Take for example a rung from the food chain in the African savanna. The lioness ends the life of the antelope with her actions but feeds her young, who are given a chance at survival. While one antelope (perhaps a slow and reluctant one) loses its life, other antelope in the herd are given more opportunity to survive. (One less mouth to feed, so to speak.) Both positive and negative effects result, and a neutral balance is struck. Life in the savanna continues.
This is not to say that every photograph has a perfect balance of neutral grays. Some are dark, filled with black pixels, the negatives overpowering the positives; extinctions, genocide, holocaust. Others are glowing with light, white pixels representing growth and continued existence; births, discoveries, love. In general, however, most events in the universe involve complex levels of moments with multiple positive and negative effects. When represented in the pixels in a photograph, these create images with contrast, interest, and diversity.

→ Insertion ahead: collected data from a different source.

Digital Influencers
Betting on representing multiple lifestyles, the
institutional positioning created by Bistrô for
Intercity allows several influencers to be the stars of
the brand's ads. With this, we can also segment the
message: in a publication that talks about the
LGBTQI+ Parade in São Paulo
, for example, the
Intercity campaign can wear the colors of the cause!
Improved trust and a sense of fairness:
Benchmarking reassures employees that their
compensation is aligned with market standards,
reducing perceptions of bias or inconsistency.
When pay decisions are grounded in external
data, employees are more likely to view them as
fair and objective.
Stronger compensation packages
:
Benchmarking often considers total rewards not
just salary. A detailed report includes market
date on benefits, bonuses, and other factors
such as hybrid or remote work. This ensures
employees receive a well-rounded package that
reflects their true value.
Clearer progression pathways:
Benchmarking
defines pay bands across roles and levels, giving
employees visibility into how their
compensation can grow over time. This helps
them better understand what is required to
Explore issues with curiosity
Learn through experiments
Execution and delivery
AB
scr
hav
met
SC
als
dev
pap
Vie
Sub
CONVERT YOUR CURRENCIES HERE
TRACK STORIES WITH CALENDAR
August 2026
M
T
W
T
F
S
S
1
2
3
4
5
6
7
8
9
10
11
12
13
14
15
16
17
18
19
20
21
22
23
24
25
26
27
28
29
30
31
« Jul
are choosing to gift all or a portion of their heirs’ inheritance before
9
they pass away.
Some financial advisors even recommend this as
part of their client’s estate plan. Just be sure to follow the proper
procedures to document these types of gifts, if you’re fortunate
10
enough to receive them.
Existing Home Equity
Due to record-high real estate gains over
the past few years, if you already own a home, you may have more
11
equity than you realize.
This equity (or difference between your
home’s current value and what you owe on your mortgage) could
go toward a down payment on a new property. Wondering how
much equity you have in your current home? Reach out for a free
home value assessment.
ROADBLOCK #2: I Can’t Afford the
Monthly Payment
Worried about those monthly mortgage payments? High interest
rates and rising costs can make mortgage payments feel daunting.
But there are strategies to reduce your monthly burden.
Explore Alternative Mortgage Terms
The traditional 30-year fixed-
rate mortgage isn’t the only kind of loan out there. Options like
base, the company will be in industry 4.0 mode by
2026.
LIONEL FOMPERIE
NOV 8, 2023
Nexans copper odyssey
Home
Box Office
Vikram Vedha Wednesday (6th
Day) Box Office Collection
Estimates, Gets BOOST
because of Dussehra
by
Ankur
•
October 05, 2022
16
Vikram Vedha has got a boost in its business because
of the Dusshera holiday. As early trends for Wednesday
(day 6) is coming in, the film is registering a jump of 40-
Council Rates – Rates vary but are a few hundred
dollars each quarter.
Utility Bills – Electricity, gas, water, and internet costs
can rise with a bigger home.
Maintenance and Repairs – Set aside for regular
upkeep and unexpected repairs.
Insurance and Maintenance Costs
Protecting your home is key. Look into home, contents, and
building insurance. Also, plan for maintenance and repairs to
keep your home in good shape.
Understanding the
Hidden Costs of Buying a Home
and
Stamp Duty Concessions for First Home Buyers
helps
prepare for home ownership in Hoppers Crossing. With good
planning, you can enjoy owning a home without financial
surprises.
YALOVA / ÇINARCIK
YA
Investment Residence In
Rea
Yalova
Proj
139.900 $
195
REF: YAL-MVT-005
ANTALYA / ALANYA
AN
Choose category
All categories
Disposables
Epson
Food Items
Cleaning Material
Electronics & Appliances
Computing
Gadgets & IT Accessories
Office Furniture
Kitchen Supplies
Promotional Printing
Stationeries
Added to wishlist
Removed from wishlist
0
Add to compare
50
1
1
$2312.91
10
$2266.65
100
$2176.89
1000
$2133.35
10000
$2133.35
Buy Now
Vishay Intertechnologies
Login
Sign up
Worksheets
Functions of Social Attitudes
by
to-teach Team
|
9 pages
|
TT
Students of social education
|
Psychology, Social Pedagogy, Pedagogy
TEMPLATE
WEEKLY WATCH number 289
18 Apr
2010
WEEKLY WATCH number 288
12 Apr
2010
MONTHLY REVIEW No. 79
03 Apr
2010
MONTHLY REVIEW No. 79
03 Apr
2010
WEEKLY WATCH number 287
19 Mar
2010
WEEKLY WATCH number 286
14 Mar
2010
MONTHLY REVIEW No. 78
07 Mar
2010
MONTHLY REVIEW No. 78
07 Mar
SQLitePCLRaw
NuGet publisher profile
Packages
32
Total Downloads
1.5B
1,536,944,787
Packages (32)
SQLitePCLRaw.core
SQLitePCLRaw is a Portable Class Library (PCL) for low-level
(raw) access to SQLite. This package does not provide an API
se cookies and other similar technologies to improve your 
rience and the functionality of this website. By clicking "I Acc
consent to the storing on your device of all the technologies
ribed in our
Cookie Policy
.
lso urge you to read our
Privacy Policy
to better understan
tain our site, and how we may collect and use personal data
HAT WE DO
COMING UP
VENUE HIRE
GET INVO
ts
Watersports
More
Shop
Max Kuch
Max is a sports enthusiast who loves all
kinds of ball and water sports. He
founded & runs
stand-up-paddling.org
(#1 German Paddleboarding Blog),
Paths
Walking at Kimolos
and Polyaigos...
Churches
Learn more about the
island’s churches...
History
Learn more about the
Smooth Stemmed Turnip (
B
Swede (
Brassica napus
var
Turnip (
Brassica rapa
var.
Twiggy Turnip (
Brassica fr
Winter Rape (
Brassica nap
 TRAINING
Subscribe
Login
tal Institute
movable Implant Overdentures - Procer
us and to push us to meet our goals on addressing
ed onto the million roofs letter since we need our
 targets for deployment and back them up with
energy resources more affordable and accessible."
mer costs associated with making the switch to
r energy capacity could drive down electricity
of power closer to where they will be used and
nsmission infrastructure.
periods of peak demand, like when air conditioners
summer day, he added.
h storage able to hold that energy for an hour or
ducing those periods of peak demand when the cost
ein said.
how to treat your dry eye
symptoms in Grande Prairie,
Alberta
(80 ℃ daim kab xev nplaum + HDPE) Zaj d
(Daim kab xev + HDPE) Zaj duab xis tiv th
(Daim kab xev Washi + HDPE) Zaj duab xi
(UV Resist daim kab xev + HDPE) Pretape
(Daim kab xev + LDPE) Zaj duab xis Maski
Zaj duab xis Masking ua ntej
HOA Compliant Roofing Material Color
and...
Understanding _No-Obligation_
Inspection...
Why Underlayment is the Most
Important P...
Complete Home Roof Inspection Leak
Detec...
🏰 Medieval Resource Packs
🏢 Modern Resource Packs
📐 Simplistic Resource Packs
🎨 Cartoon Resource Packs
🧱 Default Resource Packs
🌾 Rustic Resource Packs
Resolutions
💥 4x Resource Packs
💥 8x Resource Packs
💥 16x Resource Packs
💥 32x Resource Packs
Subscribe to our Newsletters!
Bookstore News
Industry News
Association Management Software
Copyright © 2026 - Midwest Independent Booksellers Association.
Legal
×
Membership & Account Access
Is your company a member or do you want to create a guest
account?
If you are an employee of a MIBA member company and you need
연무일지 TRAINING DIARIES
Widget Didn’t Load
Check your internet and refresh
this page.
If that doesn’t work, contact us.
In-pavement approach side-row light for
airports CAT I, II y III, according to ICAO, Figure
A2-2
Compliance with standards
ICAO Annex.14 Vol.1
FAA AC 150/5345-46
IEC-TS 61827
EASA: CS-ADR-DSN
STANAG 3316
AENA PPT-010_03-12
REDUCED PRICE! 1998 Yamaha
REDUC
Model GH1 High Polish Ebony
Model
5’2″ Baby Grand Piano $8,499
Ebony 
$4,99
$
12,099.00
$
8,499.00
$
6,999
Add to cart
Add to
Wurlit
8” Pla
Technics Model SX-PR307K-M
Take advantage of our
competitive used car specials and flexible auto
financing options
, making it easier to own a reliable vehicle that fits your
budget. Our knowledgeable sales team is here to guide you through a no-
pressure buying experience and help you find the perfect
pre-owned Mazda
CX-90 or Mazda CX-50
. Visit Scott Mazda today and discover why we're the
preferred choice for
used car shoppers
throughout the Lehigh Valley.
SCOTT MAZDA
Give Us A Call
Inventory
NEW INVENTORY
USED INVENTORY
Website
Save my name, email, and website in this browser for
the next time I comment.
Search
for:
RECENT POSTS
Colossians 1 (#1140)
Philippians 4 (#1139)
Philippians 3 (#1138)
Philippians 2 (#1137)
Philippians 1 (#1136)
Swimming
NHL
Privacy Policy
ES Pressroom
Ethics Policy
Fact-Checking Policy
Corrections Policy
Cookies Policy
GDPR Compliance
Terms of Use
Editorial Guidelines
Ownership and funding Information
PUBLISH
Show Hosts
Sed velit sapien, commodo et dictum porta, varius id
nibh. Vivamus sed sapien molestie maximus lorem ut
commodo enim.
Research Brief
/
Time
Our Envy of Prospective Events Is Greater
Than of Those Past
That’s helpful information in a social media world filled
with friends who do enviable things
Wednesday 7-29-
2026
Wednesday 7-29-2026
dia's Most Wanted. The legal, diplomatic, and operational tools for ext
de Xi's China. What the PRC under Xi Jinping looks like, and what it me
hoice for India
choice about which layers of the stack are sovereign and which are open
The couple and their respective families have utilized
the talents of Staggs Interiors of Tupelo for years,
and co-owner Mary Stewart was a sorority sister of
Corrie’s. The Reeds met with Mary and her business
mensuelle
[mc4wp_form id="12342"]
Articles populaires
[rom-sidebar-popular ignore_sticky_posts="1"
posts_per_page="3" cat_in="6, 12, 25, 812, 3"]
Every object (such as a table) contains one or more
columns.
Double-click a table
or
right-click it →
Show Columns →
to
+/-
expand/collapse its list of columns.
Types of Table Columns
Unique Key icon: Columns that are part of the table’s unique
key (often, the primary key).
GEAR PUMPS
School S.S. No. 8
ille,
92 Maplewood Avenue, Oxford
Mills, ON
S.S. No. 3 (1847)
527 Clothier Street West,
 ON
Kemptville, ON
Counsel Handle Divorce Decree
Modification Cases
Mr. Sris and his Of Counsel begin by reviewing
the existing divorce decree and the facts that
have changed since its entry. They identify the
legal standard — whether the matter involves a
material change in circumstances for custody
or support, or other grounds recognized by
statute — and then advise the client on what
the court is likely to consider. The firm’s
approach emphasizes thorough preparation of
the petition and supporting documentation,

Outside of the most extreme examples, when one looks at an event as a whole it is difficult to see any distinct ‘rightness’ or ‘wrongness.’ As a whole, it may appear to be dominated by one aspect or another, but without detailed examination, this is merely a perception, possibly false. On the other hand, looking at only the individual aspects of an event can create false perceptions of the whole. For instance, examining one corner of a photograph will not give an accurate sense of the whole image; to look at a certain section and only see light does not mean the rest of the photograph is dominated by darkness. When one tries to say an event is arbitrarily right or wrong, they are generally speaking of their perceptions of the image; They are either looking at the whole, blanketing it with judgment, ignoring the effects of its individual parts, or they try to judge the whole by the value of an individual aspect.
Arguments over morality occur when one seeks to lay responsibility for events that have occurred. Since morality is self-defining, then so is responsibility, but only for each individual effect. It is as impossible to take responsibility for the larger event as it is to see a photograph from a distance and at a close proximity simultaneously. Yet, some have long sought to label whole events and the actions of people as distinctly “right” or “wrong.” They neglect responsibilities for the individual effects and try to assign them to the greater whole. In doing so, they are looking at an entire image and calling it one distinct color or another; ignoring the many shades of gray. Is it possible that by doing so they are causing a hindrance to our understanding and perhaps even to our evolution itself?
Watch carefully the effects of the individual events in life; it is clearly evident when one should take responsibility. If each is guided by a code of self-responsibility, encouraging the promotion of existence, then individually we will enrich our existence, and find the path of evolution a fairly smooth one. However, if we try to assign responsibilities and blame beyond the events we are directly involved in, we will make any change or improvement difficult for others and ourselves. Admire the many shades of gray; their diversities are the art of existence.